The highly selective MEK inhibitory activity of the compound of the current invention is unexpected for several reasons. First, the compound is a member of the class of compounds known as the flavones, many of which are indiscriminate inhibitors of large numbers of protein kinases, so the degree of selectivity of this compound is unexpected. For example, Cushman, et al, J. Med. Chem. 1991;34:798-806, describe protein--tyrosine kinase inhibitory activities for a wide variety of flavonoids. Secondly, several close analogues of the invention compound are poor inhibitors of MEK. Lastly, no selective inhibitors of MEK have been reported to date. For example, Cunningham, et al, Anti-Cancer Drug Design 1992;7:365-84, Oxford University Press, 1992, describe the activity of several flavones, including a position isomer of the invention compound, which showed little selectivity.

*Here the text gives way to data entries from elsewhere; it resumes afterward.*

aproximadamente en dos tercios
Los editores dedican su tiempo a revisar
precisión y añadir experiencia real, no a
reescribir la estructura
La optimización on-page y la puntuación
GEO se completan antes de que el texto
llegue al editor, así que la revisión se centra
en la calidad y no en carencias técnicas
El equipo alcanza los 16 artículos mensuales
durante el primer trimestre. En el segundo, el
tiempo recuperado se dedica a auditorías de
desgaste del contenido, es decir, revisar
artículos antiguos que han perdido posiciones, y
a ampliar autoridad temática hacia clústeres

Furthermore, the highly selective effect of the invention compound of the mitogenesis is unexpected. MAP kinase is activated by many cellular stimuli which are not mitogenic, and which mediate nonmitogenic cellular responses. For example, insulin treatment of adipocytes leads to upregulation of glucose transport and both glycogen and lipid synthesis, as well as the upregulation of MAP kinase activity, and it has been assumed that MAP kinase activation is required for the metabolic effects of insulin. The invention compound does inhibit activation of insulin stimulated MAP kinase, but it does not affect insulin-stimulated glucose transport or lipid and glycogen synthesis in murine 3T3-L1 adipocytes, demonstrating that the blockade that it causes can be selective for mitogenic effects over metabolic regulation.